[REQUIREMENT 1]
Answer these questions from the essay on the apostolicity of the church:
(a) What does the essay say its chosen route leads to?
(b) What can a community of believers become instead of catholic?
(c) What does the essay intend to show?
[REQUIREMENT 2] Carry the essay on the apostolicity of the church forward, starting after its final sentence.

[TEXT BLOCK]
The
Church of Christ: Yesterday and Today . . .
THE
APOSTOLICITY OF THE CHURCH
We believe in the one holy. catholic and apostolic church.
Our
study of the church has been based thus far upon that trenchant
statement from the Apostles’ Creed (4th century) that not only
affirms the church’s essential oneness, but also its holiness,
catholicity, and apostolicity. We have chosen this route because it
leads us to the very substance of the Body of Christ, and not merely
its forms. When people come to appreciate the church as holy,
catholic, and apostolic, the proper forms should follow in due
course; but if forms and structures are made paramount, the church is
not likely ever to be truly holy, catholic, and apostolic.
The
tragic truth is that a community of believers can make such a point
of being scriptural “in name, doctrine, and practice” as
to be a sect instead of holy, racial and parochial instead of
catholic, and traditional instead of apostolic. Thus far we have
called for a church that has that holiness “without which no
man shall see the Lord” and that universality that embraces all
that are in Christ Jesus. In this essay we intend to show that the
ancients were right in recognizing apostolicity as an essential
ingredient of God’s community upon earth.

[GIVEN MATERIAL]
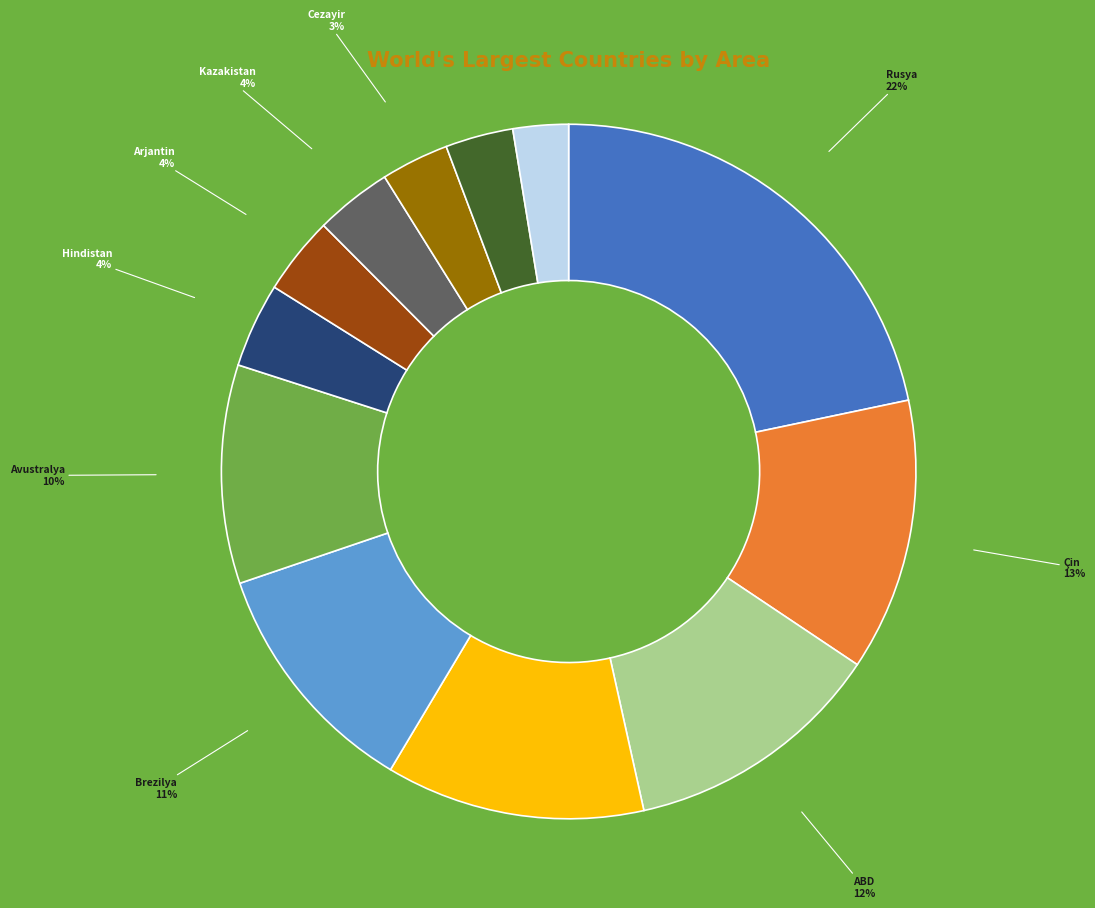

Is there any slice that represents more than half of the pie?

No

[ANSWER SPACE 1]
(a) The very substance of the Body of Christ, and not merely its forms.
(b) Racial and parochial.
(c) That the ancients were right in recognizing apostolicity as an essential ingredient of God's community upon earth.

[ANSWER SPACE 2]
By
apostolicity we are not referring to the Episcopal view of apostolic
succession, which argues that the true church must find its traces
all the way back to the apostles, the first bishops, who laid their
hands upon their successors, and they upon theirs, to an unending
succession to our own time. This is a current problem in ecumenical
discussions, for those who believe in the Episcopal succession of
ministry do not recognize those outside that succession as true
ministers.
Some
Baptist groups have a similar notion, though it takes the form of
ecclesiastical succession, which is that their church can be traced
in an unending line all the way back to John the Baptist and the
apostles. It may be a labyrinthine journey, making its way through
the Anabaptists and Waldenses, and all sorts of unBaptist-like folk,
but one does finally arrive, however shaken.
Nor
does apostolicity suggest any kind of “identity syndrome,”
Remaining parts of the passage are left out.